Definite quadratic form

In mathematics, a definite quadratic form is a special kind of mathematical expression that uses squares of numbers from a real space. This form always gives the same kind of result—either always positive or always negative—for every non-zero combination of numbers in that space. When it always gives positive results, it is called positive-definite, and when it always gives negative results, it is called negative-definite.

There is also something called a semidefinite (or semi-definite) quadratic form. This type never goes below zero or above zero, meaning it can sometimes be zero even when the numbers aren’t all zero.

An indefinite quadratic form is different because it can give both positive and negative results. This kind is known as an isotropic quadratic form.

These ideas work not just with real numbers, but also in any space where numbers can be compared in order, called an ordered field.

Associated symmetric bilinear form

Quadratic forms are closely related to symmetric bilinear forms. They both can be described as definite, semidefinite, and so on, based on their properties.

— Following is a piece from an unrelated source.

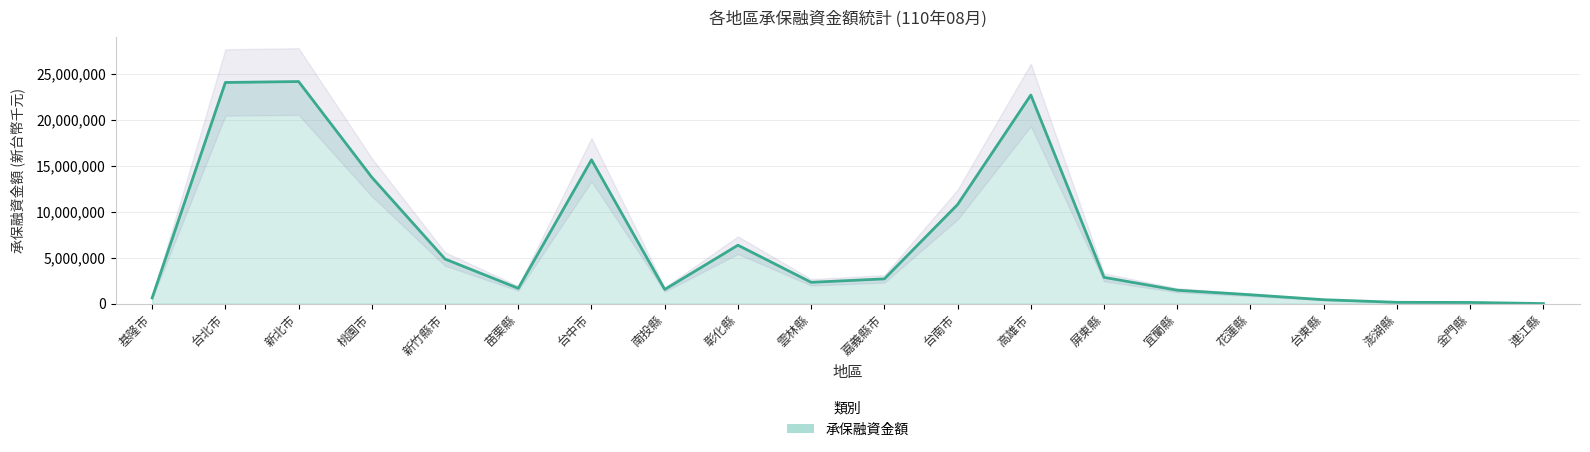

Does the chart have visible grid lines?

Yes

A quadratic form Q and its related symmetric bilinear form B follow these rules:

• Q(x) equals B(x, x)
• B(x, y) equals B(y, x), and this is also half of [Q(x + y) minus Q(x) minus Q(y)]

These relationships help show how quadratic forms and symmetric bilinear forms connect to each other.

Examples

Let's look at some examples of quadratic forms. Imagine a space with two directions, like up-down and left-right. We can create a special rule that tells us how "big" a point is in this space by using numbers for each direction.

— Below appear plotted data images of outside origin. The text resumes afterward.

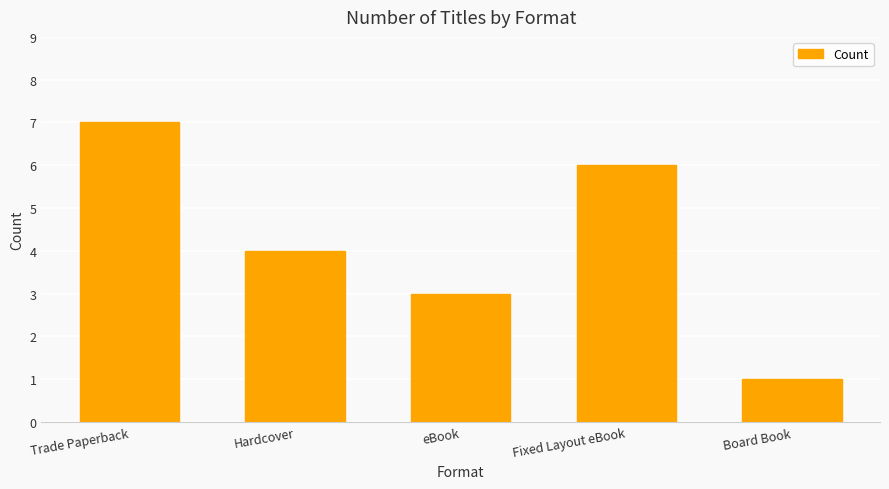

What is the change in value from Trade Paperback to eBook?

-4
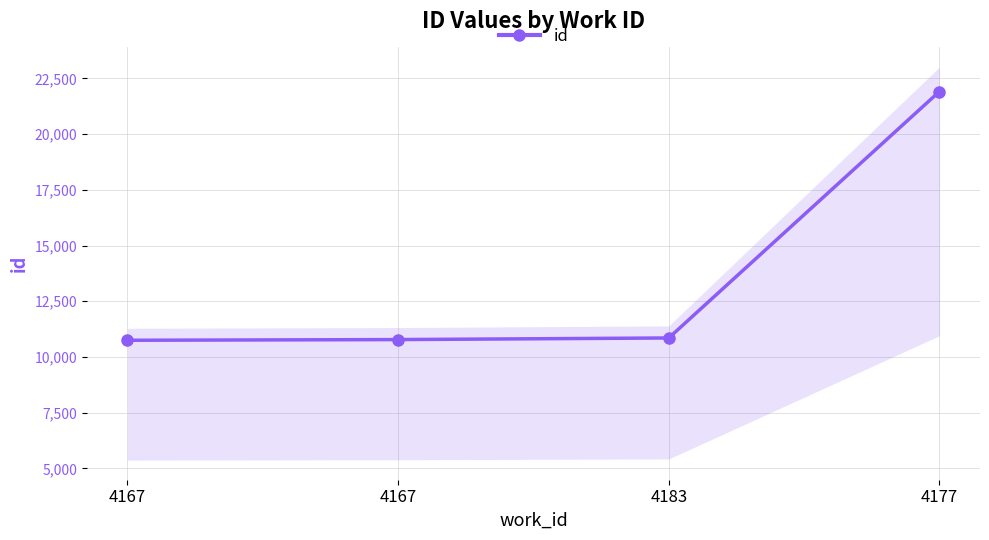

Does the chart have visible grid lines?

Yes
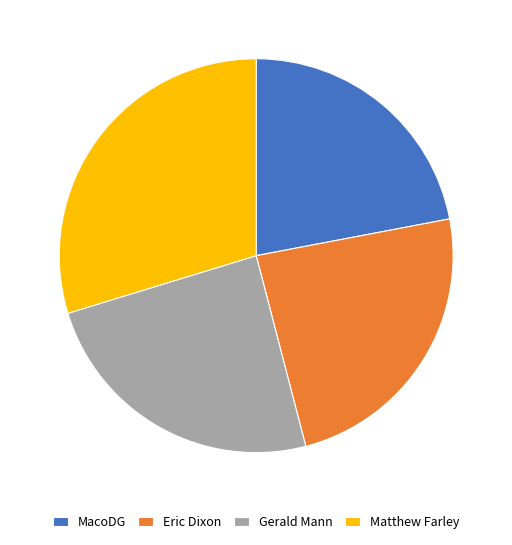

Is there any slice that represents more than half of the pie?

No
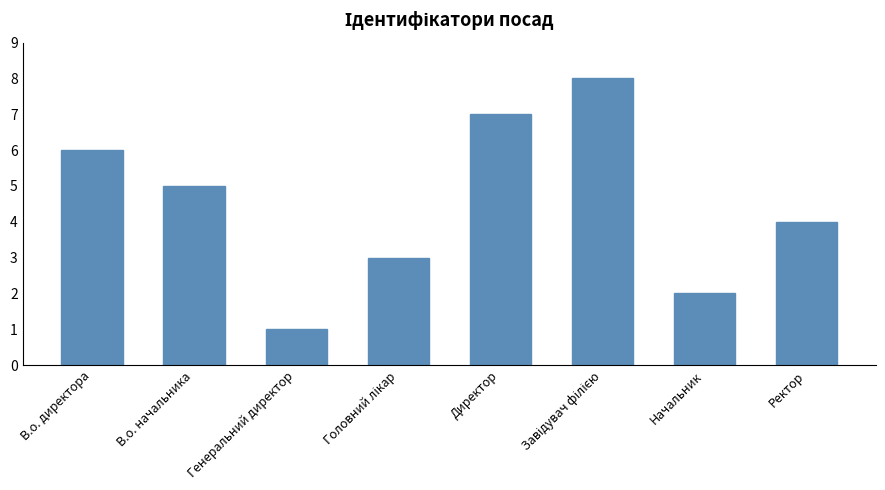

Count the values in the range 3 to 7.

5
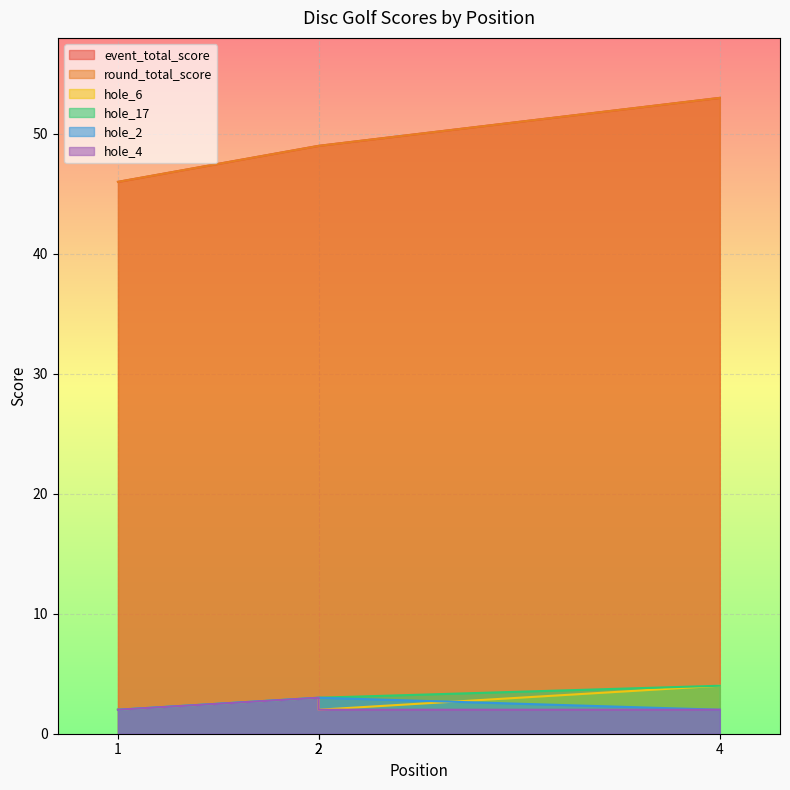

The round_total_score series shows 10 at 1. True or false?

False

If both numbers are positive, our rule will always give a positive result for any point that isn't exactly at the center (where both directions are zero). This is called a positive-definite form.

If one number is positive and the other is zero, the result will either be zero or positive. This is called a positive semidefinite form.

We can also make more complex rules that mix the two directions together. Whether these rules are always positive, always negative, or sometimes positive and sometimes negative depends on the specific numbers we choose. This helps us understand different kinds of quadratic forms.

Optimization

Definite quadratic forms are useful in solving optimization problems. When we add linear terms to the quadratic form, we get an expression like xᵀAx + bᵀx. To find the maximum or minimum value, we set the derivative to zero, which gives us 2Ax + b = 0. Solving this, we find x = −½A⁻¹b, assuming A is invertible.

If the quadratic form is positive-definite, this solution gives a minimum value. If it is negative-definite, the solution gives a maximum value. This idea is important in multiple regression, where we find the best fit by minimizing the sum of squared differences in the data.